Four years ago Arsenal faced Barcelona in the Champions League final, a game that was billed before as having the potential to be the match of the decade.
In one corner was the best footballing side in the world, containing possibly the world’s best player in Ronaldinho. In the other was Arsene Wenger’s latest masterwork, a team of kids – containing the emerging Cesc Fabregas and led by Thierry Henry – who had announced themselves to Europe with outstanding victories against Real Madrid and Fabio Capello’s Juventus.
It was meant to be a match-up that displayed everything stunning about the beautiful game, between the two most expansive and attractive teams in the world. Yet the neutrals were to be denied their spectacle when, after a thrilling first 15 minutes, Jens Lehmann was sent for an early shower and, despite taking the lead shortly after, Arsenal were forced to sit back as Barcelona attacked their resilient defence. The game was decided not with the skill of Ronaldinho or Henry, but instead by the intervention of Henrik Larsson, representing not the bright future of football but instead the dependability of experience.
Back then it seemed as if Wenger was on the verge of realising his finest achievement of all, a team that would dominate Europe whilst playing his unique brand of football – both easy on the eye and devastatingly effective – but, four years later and as the two sides meet in Europe again, it is instead Pep Guardiola at Barcelona who has achieved this goal. Wenger meanwhile has endured his longest stretch without silverware as Arsenal manager.
His critics argue that his transitional period has gone on for too long now and it is certainly difficult to see many other top European clubs being as patient with their manager. Yet even as Arsenal show signs of slipping out of the title race for a seventh year running, Wenger is still lauded as a genius throughout the continent and Arsenal fans show no real sign of losing patience in their leader anytime soon.
Why? Simply, it is because Wenger appears to strive for something more than just success and silverware. It is his stubborn belief that football should be played in its purest form, reminiscent of the great Brazilian and Dutch sides of the seventies, and he will arrogantly encourage this way of playing regardless of its suitability against the physical teams of the Premier League. And despite the lack of trophies, he has had reasonable success in moulding a side that at times plays in this way – their 5-0 win over Porto in the previous round being an example – an achievement that makes most Arsenal fans hugely proud to support their team.
Yet the high ground that Wenger feels he inhabits is disappearing beneath his feet, and there is a sense that the view of Arsenal as football’s saviours is fast becoming outdated. Recent losses to Manchester United in Europe and the Premier League showed Arsenal to be a team that, despite being able to keep possession outstandingly, lack the potency of great expansive football sides. Earlier this year Wayne Rooney and an exceptional Nani tore Arsenal apart in a sublime display of counter-attacking football. It could be said that they were out Arsenal-ed, but in reality Arsenal have not played that clinically against one of their main Premier League rivals in several years.

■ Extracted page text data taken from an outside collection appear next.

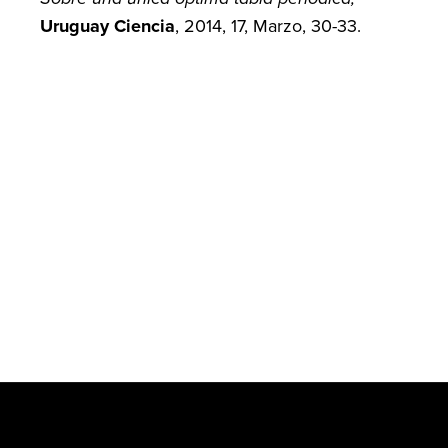
Uruguay Ciencia
, 2014, 17, Marzo, 30-33.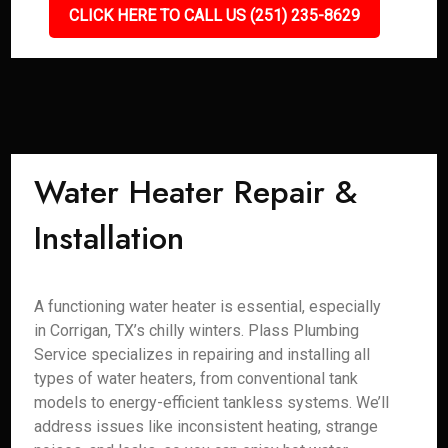
CLICK HERE TO CALL US (251) 235-8629
Water Heater Repair &
Installation
A functioning water heater is essential, especially
in Corrigan, TX’s chilly winters. Plass Plumbing
Service specializes in repairing and installing all
types of water heaters, from conventional tank
models to energy-efficient tankless systems. We’ll
address issues like inconsistent heating, strange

The return of Henry to North London will remind Wenger that he has never been able to fully replace his greatest asset. Adebayor showed early promise before spectacularly falling out with the club and Van Persie undoubtedly has the talent but not the injury record. Eduardo and Bendtner might still emerge but show little signs of emulating the majesty of the Frenchman in his prime. Wenger must be beginning to realise that until his side have world-class finishers they have no business claiming to be flag-bearers for Total Football.
Against Barcelona Wenger will face a team that have mastered the art of football whilst showing that it can be perfected to gain silverware. Guardiola’s masterpiece combines the brilliance of Messi, Xavi and Iniesta with a spine containing the physicality of players such as Yaya Toure and Puyol – something which Arsenal so obviously lack. Barcelona will play Arsenal how Wenger likes sides to play against them leaving him with no excuses to hide behind if it all goes wrong. If Arsenal are humbled – as many think they will be – there will be no possible conclusion to draw other than that Wenger’s team are a long way from being the true artists of football and that he has therefore failed in his grand scheme.
Of course there is another possibility. Perhaps no manager has such a firm belief in the ability of his players as Arsene Wenger. His side will undoubtedly play their usual fast-paced on-the-deck attacking football against Barcelona – they know no other way to play and Wenger would expect nothing less. Last year Manchester United attempted to do just that against Barça in Rome and watched as Xavi and Iniesta gave them a lesson in ball retention for 90 minutes. If Arsenal were to do what United could not, and out-football the most magnificent team of this generation over two legs, then Wenger would again be able to claim that, if nothing else, he has succeeded in his goal to create a football team that are able to play the beautiful game in its purest form.
It would not assure them the league title or even success in Europe, it would probably not even answer all of Arsenal’s critics, but it would be Wenger’s way of showing to the world that he has at least managed to create something beautiful. Who knows, we might even get that ‘match of the decade’ after all.